Let's have a look of implementation of GPTFactory:

import os

from openai import OpenAI, _types

from conversation.base_conversation_factory import BaseConversationFactory
from conversation.openai_conversation import OpenAIConversation


class GPTFactory(BaseConversationFactory):
    def __init__(self, model_name: str):
        self.client = OpenAI(api_key=os.environ["OPEN_AI_KEY"])
        self.model_name = model_name.removeprefix("oai-")

    def get_conversation(self):
        return OpenAIConversation(
            self.client,
            model_name=self.model_name,
            max_tokens=_types.NotGiven(), # We have to do this because otherwise GPT-5 would stop working. 4o works with default arguments for this class, but while making this compatible with GPT-5 I've decided to stop passing these arguments altogether as they don't break the 4o.
            temperature=_types.NotGiven()
        )
That's it. We can also look at how Gemini factory is implemented:

import os

from openai import OpenAI, _types

from conversation import BaseConversationFactory
from conversation.openai_conversation import OpenAIConversation


class GeminiFactory(BaseConversationFactory):
    def __init__(self, model_name: str):
        self.client = OpenAI(api_key=os.environ["GEMINI_AI_KEY"], base_url='https://generativelanguage.googleapis.com/v1beta/openai/',
                             max_retries=100)

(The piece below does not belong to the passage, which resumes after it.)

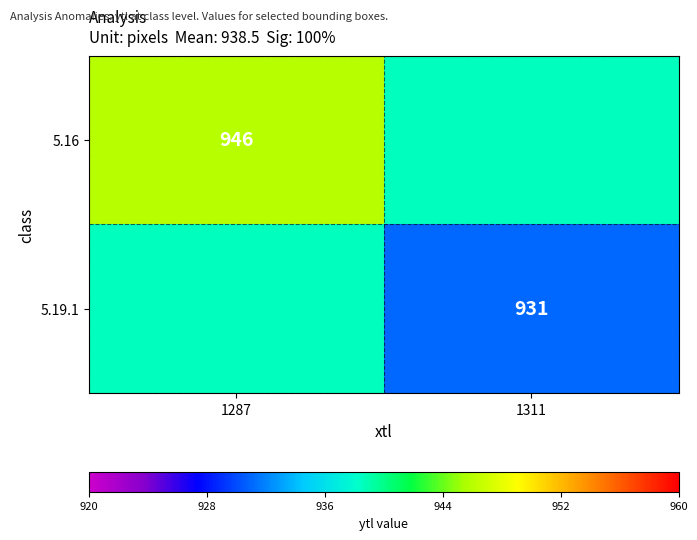

What is the greatest value displayed?

946.0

        self.model_name = model_name

    def get_conversation(self):
        return OpenAIConversation(
            self.client,
            model_name=self.model_name,
            max_tokens=_types.NotGiven()
        ) # Without this, Gemini 2.5 Flash will give out Nones. Probably due to reasoning tokens. TODO: Pro still fails (sometimes (!)) for some reason.

Initialising conversation from a factory is straightforward:

factory = GPTFactory("oai-gpt-4o")
conversation = factory.get_conversation()

How to contribute

What if you've made your own implementation of conversation and its factory for some family of models that is not supported by FlySearch? Well, you should now go to arg_resolvers/conversation_factory_resolver which governs resolving user arguments and modify this function here:

    def get_conversation_factory(self, args: Namespace):
        if args.model.startswith('oai-'):
            return GPTFactory(args.model)
        elif args.model.startswith('gemini-'):
            return GeminiFactory(args.model)
        elif args.model.startswith('anthropic-'):
            return AnthropicFactory(args.model)
        elif args.model.startswith("mynewmodel-"): # ADD THIS
            return MyNewFactory(args.model)
        else:
            return VLLMFactory(args.model)

When you will be prefixing the model argument with mynewmodel, your new custom conversation factory will be used.